# `VoxCPMEx`
[🔗](https://github.com/holsee/voxcpmex/blob/v0.3.0/lib/voxcpmex.ex#L1)

Elixir wrapper for [VoxCPM2](https://huggingface.co/openbmb/VoxCPM2) —
a tokenizer-free, diffusion autoregressive Text-to-Speech model from OpenBMB.

**2B parameters** · **30 languages** · **48kHz output** · 2M+ hours training data.

## Features

  * 🌍 **30-Language Multilingual** — Chinese, English, Japanese, Korean, Arabic,
    French, German, and 23+ more
  * 🎨 **Voice Design** — Generate a novel voice from text description alone
  * 🎛️ **Controllable Cloning** — Clone any voice from a short clip, with style guidance
  * 🎙️ **Ultimate Cloning** — Audio-continuation cloning for maximum fidelity
  * 🔊 **48kHz Studio Output** — AudioVAE V2 super-resolution
  * ⚡ **True Streaming** — Get audio chunks as they're generated
  * 🎓 **LoRA Fine-Tuning** — Adapt with 5–10 minutes of audio

## Protocol (v2)

VoxCPMEx uses **MessagePack** over **binary-framed** Erlang Ports.
Audio is transmitted as raw bytes — no base64 encoding overhead.

## Quick Start

    {:ok, pid} = VoxCPMEx.start_link(device: "cuda")
    :ok = VoxCPMEx.await_ready(pid)
    {:ok, audio} = VoxCPMEx.generate(pid, "Hello, world!")

### REQUEST A
According to the VoxCPMEx documentation, what advantage comes from sending audio as raw bytes over the binary-framed ports?

### RECORDS SHOWN
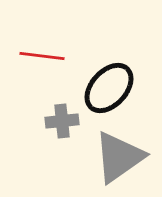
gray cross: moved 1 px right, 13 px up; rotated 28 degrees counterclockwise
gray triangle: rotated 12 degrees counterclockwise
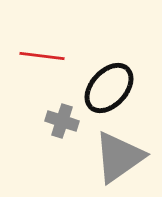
gray cross: rotated 24 degrees clockwise
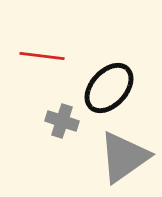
gray triangle: moved 5 px right
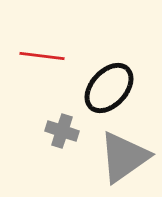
gray cross: moved 10 px down
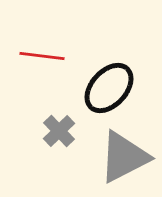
gray cross: moved 3 px left; rotated 28 degrees clockwise
gray triangle: rotated 8 degrees clockwise
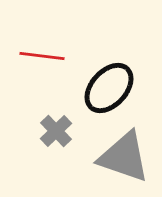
gray cross: moved 3 px left
gray triangle: rotated 46 degrees clockwise
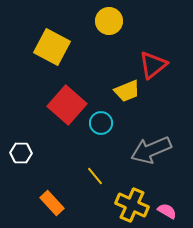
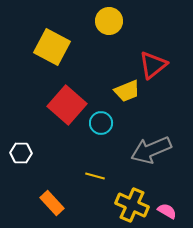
yellow line: rotated 36 degrees counterclockwise
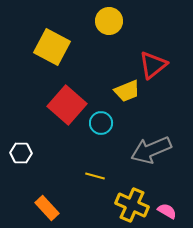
orange rectangle: moved 5 px left, 5 px down
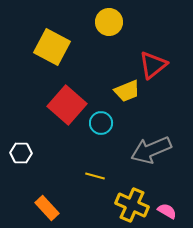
yellow circle: moved 1 px down
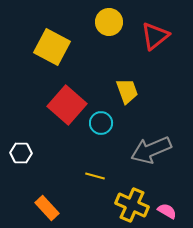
red triangle: moved 2 px right, 29 px up
yellow trapezoid: rotated 88 degrees counterclockwise
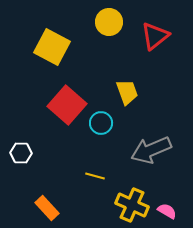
yellow trapezoid: moved 1 px down
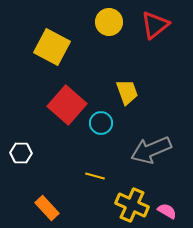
red triangle: moved 11 px up
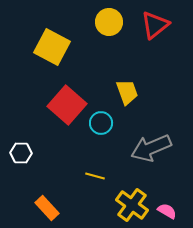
gray arrow: moved 2 px up
yellow cross: rotated 12 degrees clockwise
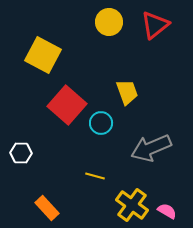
yellow square: moved 9 px left, 8 px down
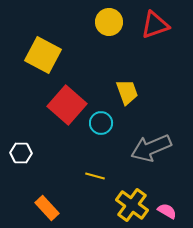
red triangle: rotated 20 degrees clockwise
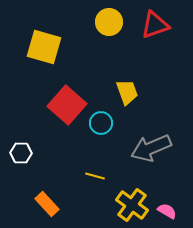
yellow square: moved 1 px right, 8 px up; rotated 12 degrees counterclockwise
orange rectangle: moved 4 px up
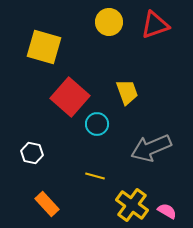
red square: moved 3 px right, 8 px up
cyan circle: moved 4 px left, 1 px down
white hexagon: moved 11 px right; rotated 10 degrees clockwise
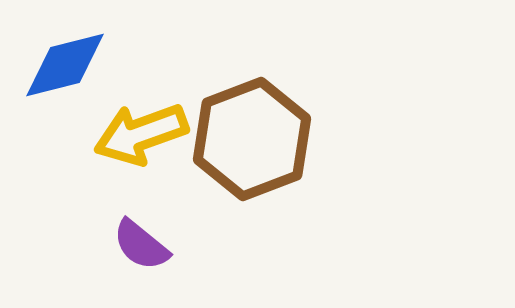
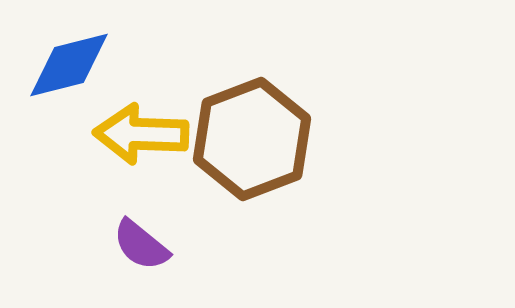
blue diamond: moved 4 px right
yellow arrow: rotated 22 degrees clockwise
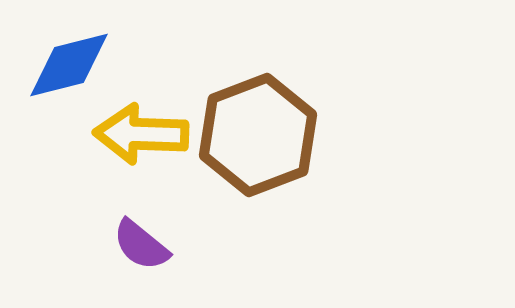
brown hexagon: moved 6 px right, 4 px up
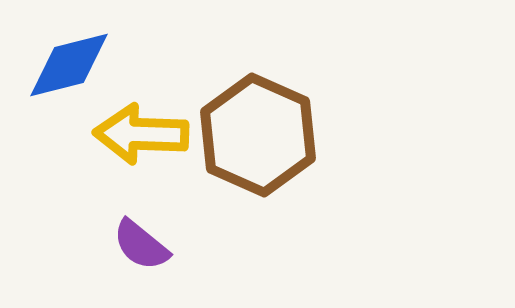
brown hexagon: rotated 15 degrees counterclockwise
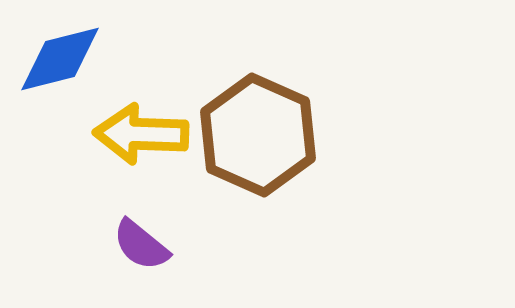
blue diamond: moved 9 px left, 6 px up
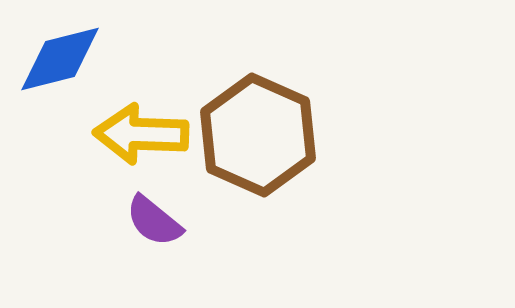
purple semicircle: moved 13 px right, 24 px up
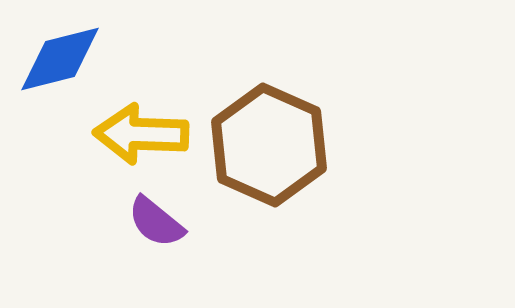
brown hexagon: moved 11 px right, 10 px down
purple semicircle: moved 2 px right, 1 px down
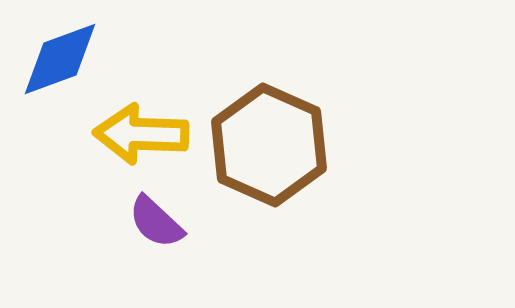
blue diamond: rotated 6 degrees counterclockwise
purple semicircle: rotated 4 degrees clockwise
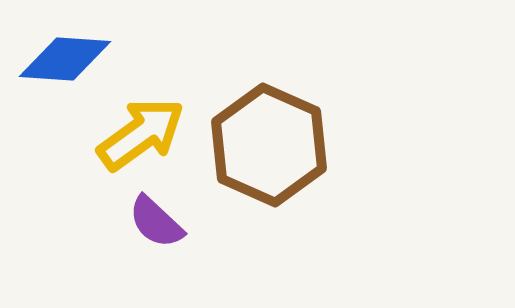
blue diamond: moved 5 px right; rotated 24 degrees clockwise
yellow arrow: rotated 142 degrees clockwise
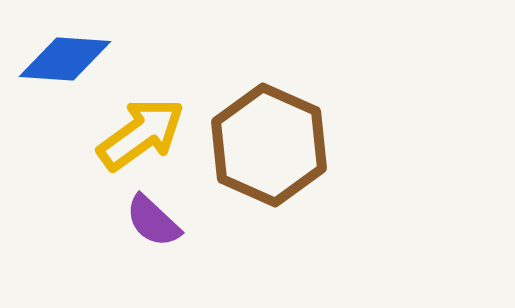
purple semicircle: moved 3 px left, 1 px up
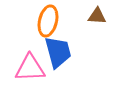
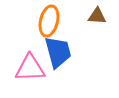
orange ellipse: moved 1 px right
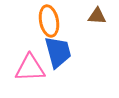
orange ellipse: rotated 24 degrees counterclockwise
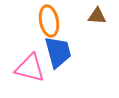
pink triangle: rotated 16 degrees clockwise
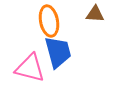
brown triangle: moved 2 px left, 2 px up
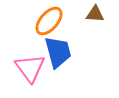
orange ellipse: rotated 52 degrees clockwise
pink triangle: rotated 40 degrees clockwise
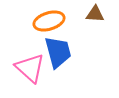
orange ellipse: rotated 32 degrees clockwise
pink triangle: rotated 12 degrees counterclockwise
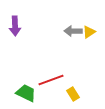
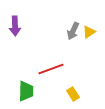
gray arrow: rotated 66 degrees counterclockwise
red line: moved 11 px up
green trapezoid: moved 2 px up; rotated 65 degrees clockwise
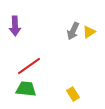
red line: moved 22 px left, 3 px up; rotated 15 degrees counterclockwise
green trapezoid: moved 2 px up; rotated 85 degrees counterclockwise
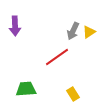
red line: moved 28 px right, 9 px up
green trapezoid: rotated 10 degrees counterclockwise
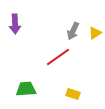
purple arrow: moved 2 px up
yellow triangle: moved 6 px right, 1 px down
red line: moved 1 px right
yellow rectangle: rotated 40 degrees counterclockwise
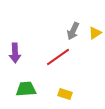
purple arrow: moved 29 px down
yellow rectangle: moved 8 px left
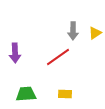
gray arrow: rotated 24 degrees counterclockwise
green trapezoid: moved 5 px down
yellow rectangle: rotated 16 degrees counterclockwise
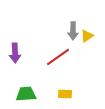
yellow triangle: moved 8 px left, 3 px down
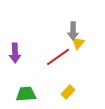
yellow triangle: moved 9 px left, 7 px down; rotated 16 degrees counterclockwise
yellow rectangle: moved 3 px right, 2 px up; rotated 48 degrees counterclockwise
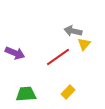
gray arrow: rotated 102 degrees clockwise
yellow triangle: moved 6 px right, 1 px down
purple arrow: rotated 66 degrees counterclockwise
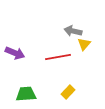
red line: rotated 25 degrees clockwise
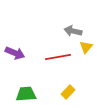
yellow triangle: moved 2 px right, 3 px down
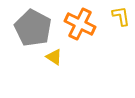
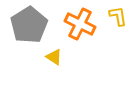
yellow L-shape: moved 3 px left
gray pentagon: moved 4 px left, 3 px up; rotated 12 degrees clockwise
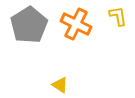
orange cross: moved 4 px left
yellow triangle: moved 6 px right, 28 px down
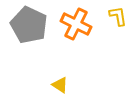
gray pentagon: rotated 15 degrees counterclockwise
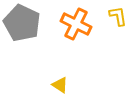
gray pentagon: moved 7 px left, 2 px up
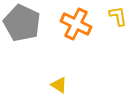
yellow triangle: moved 1 px left
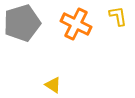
gray pentagon: rotated 30 degrees clockwise
yellow triangle: moved 6 px left
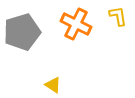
gray pentagon: moved 9 px down
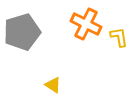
yellow L-shape: moved 1 px right, 21 px down
orange cross: moved 10 px right
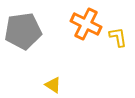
gray pentagon: moved 1 px right, 1 px up; rotated 9 degrees clockwise
yellow L-shape: moved 1 px left
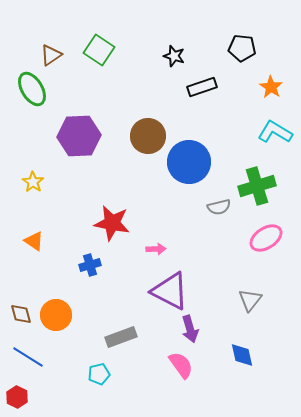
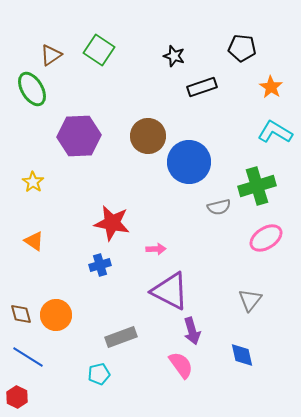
blue cross: moved 10 px right
purple arrow: moved 2 px right, 2 px down
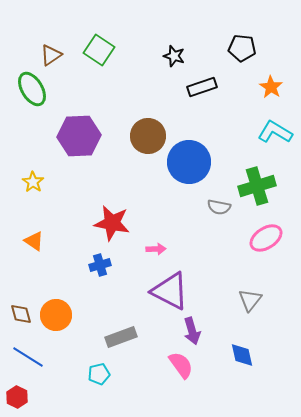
gray semicircle: rotated 25 degrees clockwise
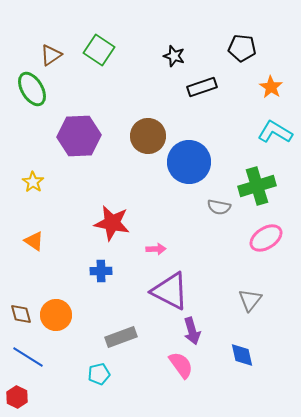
blue cross: moved 1 px right, 6 px down; rotated 15 degrees clockwise
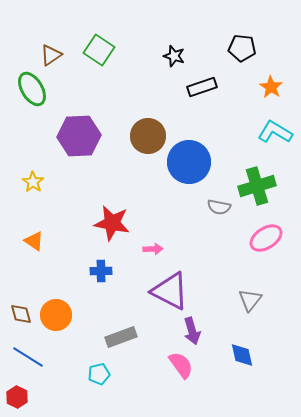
pink arrow: moved 3 px left
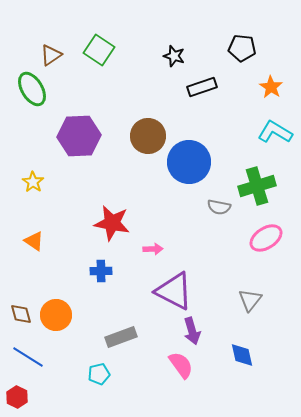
purple triangle: moved 4 px right
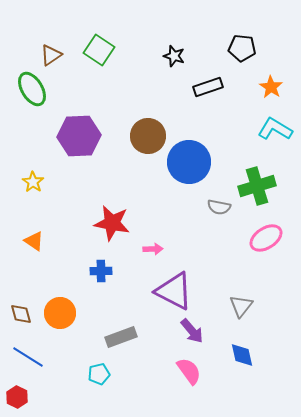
black rectangle: moved 6 px right
cyan L-shape: moved 3 px up
gray triangle: moved 9 px left, 6 px down
orange circle: moved 4 px right, 2 px up
purple arrow: rotated 24 degrees counterclockwise
pink semicircle: moved 8 px right, 6 px down
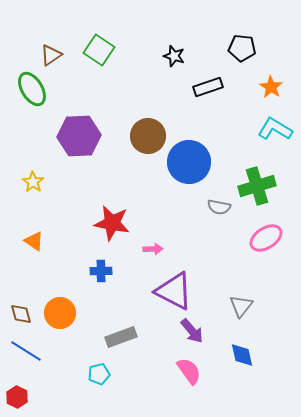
blue line: moved 2 px left, 6 px up
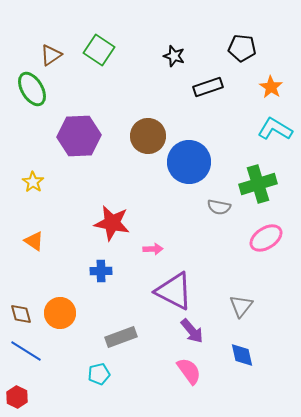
green cross: moved 1 px right, 2 px up
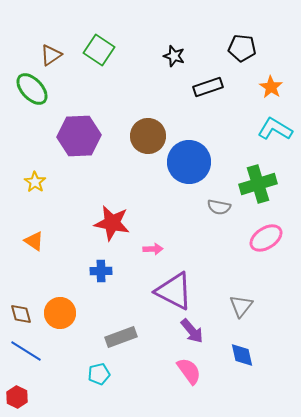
green ellipse: rotated 12 degrees counterclockwise
yellow star: moved 2 px right
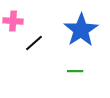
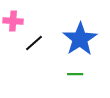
blue star: moved 1 px left, 9 px down
green line: moved 3 px down
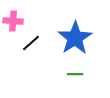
blue star: moved 5 px left, 1 px up
black line: moved 3 px left
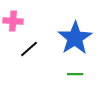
black line: moved 2 px left, 6 px down
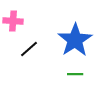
blue star: moved 2 px down
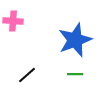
blue star: rotated 12 degrees clockwise
black line: moved 2 px left, 26 px down
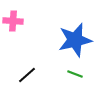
blue star: rotated 8 degrees clockwise
green line: rotated 21 degrees clockwise
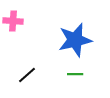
green line: rotated 21 degrees counterclockwise
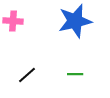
blue star: moved 19 px up
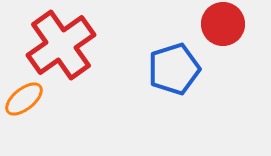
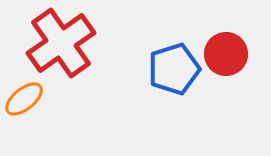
red circle: moved 3 px right, 30 px down
red cross: moved 2 px up
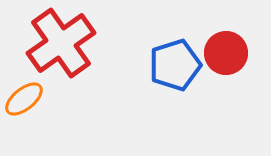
red circle: moved 1 px up
blue pentagon: moved 1 px right, 4 px up
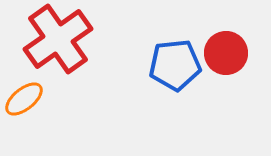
red cross: moved 3 px left, 4 px up
blue pentagon: rotated 12 degrees clockwise
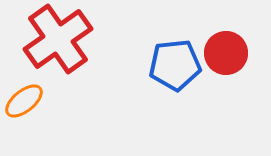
orange ellipse: moved 2 px down
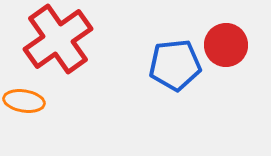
red circle: moved 8 px up
orange ellipse: rotated 48 degrees clockwise
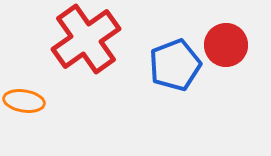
red cross: moved 28 px right
blue pentagon: rotated 15 degrees counterclockwise
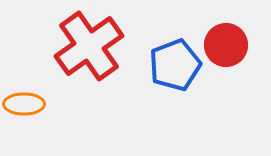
red cross: moved 3 px right, 7 px down
orange ellipse: moved 3 px down; rotated 9 degrees counterclockwise
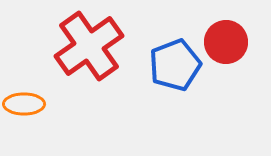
red circle: moved 3 px up
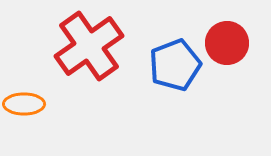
red circle: moved 1 px right, 1 px down
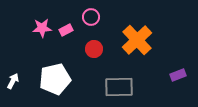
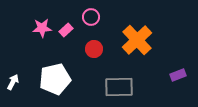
pink rectangle: rotated 16 degrees counterclockwise
white arrow: moved 1 px down
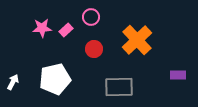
purple rectangle: rotated 21 degrees clockwise
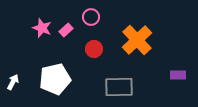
pink star: rotated 24 degrees clockwise
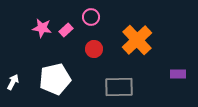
pink star: rotated 12 degrees counterclockwise
purple rectangle: moved 1 px up
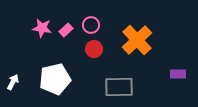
pink circle: moved 8 px down
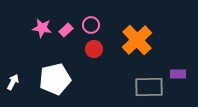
gray rectangle: moved 30 px right
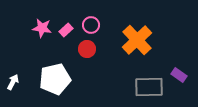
red circle: moved 7 px left
purple rectangle: moved 1 px right, 1 px down; rotated 35 degrees clockwise
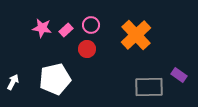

### REQUEST B
From the entries, return every line starting at the one containing "brown triangle: moved 2 px left, 2 px up" and ending at the one containing "green trapezoid: rotated", both included, and omit the picture lines.

### RESULT A
Sending audio as raw bytes avoids the overhead of base64 encoding. VoxCPMEx uses MessagePack over binary-framed Erlang Ports to carry the data.

### RESULT B
brown triangle: moved 2 px left, 2 px up
orange ellipse: rotated 52 degrees clockwise
pink triangle: rotated 40 degrees clockwise
orange ellipse: rotated 32 degrees clockwise
pink triangle: rotated 12 degrees counterclockwise
gray arrow: rotated 66 degrees counterclockwise
red line: moved 11 px up
green trapezoid: moved 2 px up; rotated 65 degrees clockwise
red line: moved 22 px left, 3 px up; rotated 15 degrees counterclockwise
green trapezoid: moved 2 px up; rotated 85 degrees counterclockwise
red line: moved 28 px right, 9 px up
green trapezoid: rotated 10 degrees counterclockwise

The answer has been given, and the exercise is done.